Among the 392 patients, 146 had at least one functional test over the 12-month follow up period. Among the 146 patients, 17% had positive functional tests, 69% had negative tests, and 14% had indeterminate tests. Both beta blocker and calcium channel blocker use did not increase from discharge to 12 months following a positive test (N = 25) (84% vs. 80%; p = NS; 16% vs. 16%; p = NS), while nitrate use increased seven-fold (4% vs. 28%; p = 0.03).
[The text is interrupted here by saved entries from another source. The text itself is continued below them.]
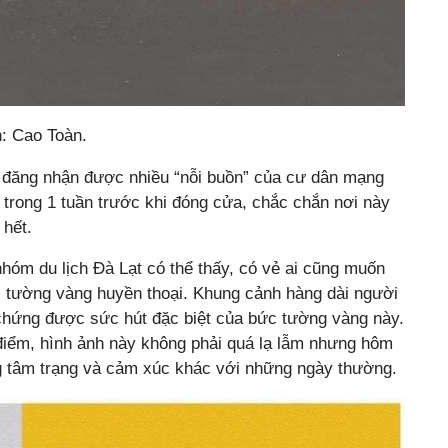
: Cao Toàn.
 đăng nhận được nhiều “nỗi buồn” của cư dân mạng
 trong 1 tuần trước khi đóng cửa, chắc chắn nơi này
 hết.
hóm du lịch Đà Lạt có thể thấy, có vẻ ai cũng muốn
ức tường vàng huyền thoại. Khung cảnh hàng dài người
 chứng được sức hút đặc biệt của bức tường vàng này.
iểm, hình ảnh này không phải quá lạ lẫm nhưng hôm
 tâm trạng và cảm xúc khác với những ngày thường.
However, following a negative test (N = 100), beta blocker use only decreased modestly (85% vs. 70%; p = 0.01), while both calcium channel blocker and nitrate use were unchanged (30% vs. 20%; p = NS; 4% vs. 6%; p = NS, respectively). Following an indeterminate test (N = 21), anti-anginal medication use was unchanged (p = NS for all 3 classes of medication).

CONCLUSION

The use of anti-anginal medication is only modestly reduced after CABG, and functional testing results during the first year post-CABG do not have a strong impact on prescription patterns of anti-anginal agents.

摘要

背景

尽管冠状动脉旁路移植术(CABG)已知可减轻心绞痛,但先前的研究表明,CABG术后抗心绞痛药物的使用并未显著减少。然而,尚不清楚功能测试结果如何影响抗心绞痛药物的处方模式。

目的

确定CABG术后功能测试结果是否会影响CABG术后12个月内抗心绞痛药物的处方模式。

方法

冠状动脉旁路移植术后常规与选择性运动平板试验(ROSETTA-CABG)注册研究是一项前瞻性多中心研究。我们在392例患者中,根据功能测试结果,检查了CABG出院时和术后12个月时抗心绞痛药物(β受体阻滞剂、钙通道阻滞剂和硝酸盐)的使用情况。

结果

在392例患者中,146例在12个月的随访期内至少进行了一次功能测试。在这146例患者中,17%的功能测试结果为阳性,69%为阴性,14%为不确定。功能测试结果为阳性(N = 25)的患者从出院到术后12个月,β受体阻滞剂和钙通道阻滞剂的使用均未增加(84%对80%;p = 无显著性差异;16%对16%;p = 无显著性差异),而硝酸盐的使用增加了7倍(4%对28%;p = 0.03)。然而,功能测试结果为阴性(N = 100)的患者,β受体阻滞剂的使用仅略有下降(85%对70%;p = 0.01),而钙通道阻滞剂和硝酸盐的使用均未改变(分别为30%对20%;p = 无显著性差异;4%对6%;p = 无显著性差异)。功能测试结果为不确定(N = 21)的患者,抗心绞痛药物的使用未发生变化(所有3类药物的p值均为无显著性差异)。

结论

CABG术后抗心绞痛药物的使用仅略有减少,CABG术后第一年的功能测试结果对抗心绞痛药物的处方模式没有强烈影响。